● **Texto de referencia**:
Las dos partes del conflicto político han enseñado todas sus armas ya. El independentismo catalán ha puesto sobre la mesa su radicalizada disposición a avanzar imparable en su compromiso de referéndum ilegal a pesar de las consecuencias que tenga para sus líderes en el Govern de la Generalitat. También ha vuelto a demostrar su menguante, pero no despreciable, capacidad de movilización popular.

El Gobierno central, como primer representante --entre otros-- de los catalanes no independentistas, ha puesto sobre la mesa toda la artillería del sistema jurídico emanado de la Constitución de 1978. Jueces, fiscales, policías y todo el aparato del Estado se han movilizado para frenar, siguiendo los mandamientos del Tribunal Constitucional, los preparativos de la consulta secesionista y las leyes aprobadas por el Parlamento de Cataluña en las 48 horas más infaustas de su existencia.

¿Y eso va a ser todo? ¿No hay posibilidad de nada más? ¿El diálogo se ha extinguido de manera definitiva e irreversible? Es posible que, como en todo conflicto, las partes intenten una solución que evite el total y absoluto achatarramiento de la convivencia. ¿Puede albergarse alguna esperanza? Quizá jamás se extingue del todo la posibilidad de transaccionar. A pesar, es obvio, de que los nuevos acontecimientos y las consiguientes reglas de juego, por supuesto, se modifican.

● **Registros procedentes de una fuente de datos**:
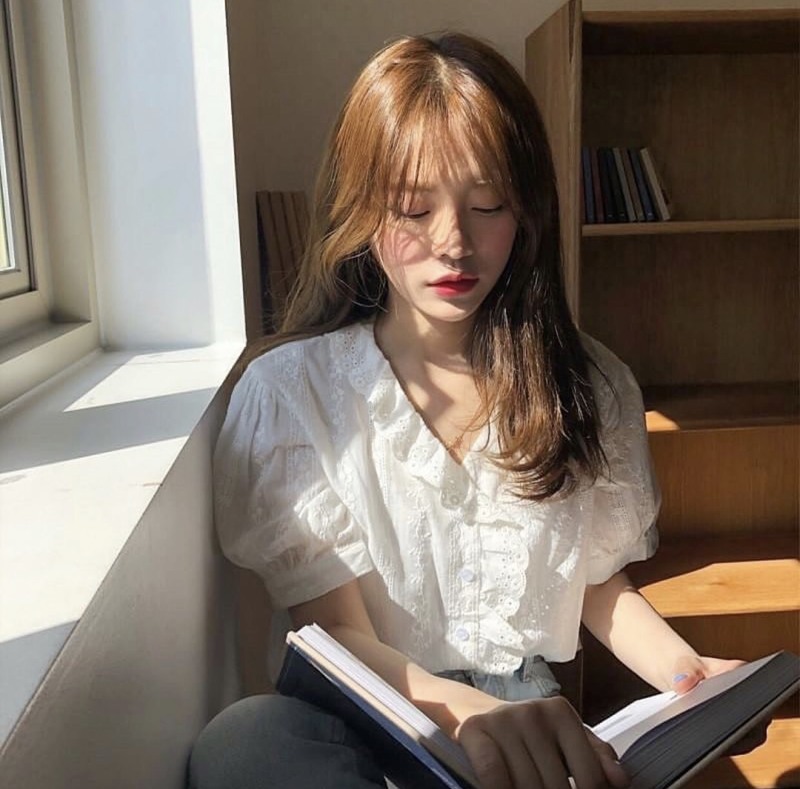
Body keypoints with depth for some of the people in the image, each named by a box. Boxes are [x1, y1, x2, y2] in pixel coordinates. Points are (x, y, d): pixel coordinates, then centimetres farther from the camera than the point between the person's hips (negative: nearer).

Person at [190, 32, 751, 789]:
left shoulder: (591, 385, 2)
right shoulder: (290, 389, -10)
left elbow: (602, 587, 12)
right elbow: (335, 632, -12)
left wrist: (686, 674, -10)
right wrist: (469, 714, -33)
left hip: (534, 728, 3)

● **Ejercicios propuestos**:
1 > Indique si cada una de las siguientes afirmaciones concuerda con el texto sobre el conflicto político catalán: (a) el independentismo catalán ha mostrado una capacidad de movilización popular creciente; (b) el Parlamento de Cataluña aprobó leyes en un plazo de 48 horas; (c) el texto afirma que la posibilidad de transaccionar se ha extinguido por completo. Responda sí o no a cada una y cite literalmente las palabras del texto que lo deciden.
2 > Sustituya "independentismo catalán" por "soberanismo catalán" en el texto sobre el conflicto político catalán y reproduzca el fragmento que comienza en "Las dos partes" y termina en "de movilización popular.".
3 > Continúe el texto sobre el conflicto político catalán a partir de su última oración.

● **Respuestas por ejercicio**:
1 >
(a) No: «su menguante, pero no despreciable, capacidad de movilización popular».
(b) Sí: «las leyes aprobadas por el Parlamento de Cataluña en las 48 horas más infaustas de su existencia».
(c) No: «Quizá jamás se extingue del todo la posibilidad de transaccionar».

2 >
Las dos partes del conflicto político han enseñado todas sus armas ya. El soberanismo catalán ha puesto sobre la mesa su radicalizada disposición a avanzar imparable en su compromiso de referéndum ilegal a pesar de las consecuencias que tenga para sus líderes en el Govern de la Generalitat. También ha vuelto a demostrar su menguante, pero no despreciable, capacidad de movilización popular.

3 >
Frenar el descarrilamiento del tren sólo puede lograrse si se produjeran dos condiciones: una suspensión del referéndum previa a su celebración y un compromiso del Gobierno para modificar el statu quo político catalán por la vía de la reforma constitucional

Frenar el descarrilamiento del tren que se aproxima a gran velocidad sólo puede lograrse en estos momentos si se produjeran dos condiciones: una suspensión del referéndum previa a su celebración y un compromiso del Gobierno del PP para modificar el statu quo político catalán por la vía de la reforma constitucional. De pactarse ese escenario se harían necesarias dimisiones de líderes independentistas que hoy forman parte del Govern. Esa salida sería menos costosa para ellos en términos legales que si decidieran proseguir en su empeño martirológico. Además, no los invalidaría políticamente para el futuro. También el Estado debería tragarse algunas acciones iniciadas por la vía legal, pactando bajo la mesa una especie de amnistía parcial de los afectados.

Convocatoria de elecciones autonómicas inmediata y compromiso de La Moncloa de ofrecer, cualesquiera que fuera el resultado, la vía política catalana: nueva financiación e inversión clara en infraestructuras modernizadoras. Unos y otros podrían mostrar un mínimo trofeo sin necesidad de hacer más profundo el enfrentamiento de las últimas semanas entre los propios catalanes y entre los que son de confesión soberanista y los dirigentes políticos del resto de España. Un compromiso generacional de recuperar las vías de entendimiento sería tan imprescindible como lo anterior.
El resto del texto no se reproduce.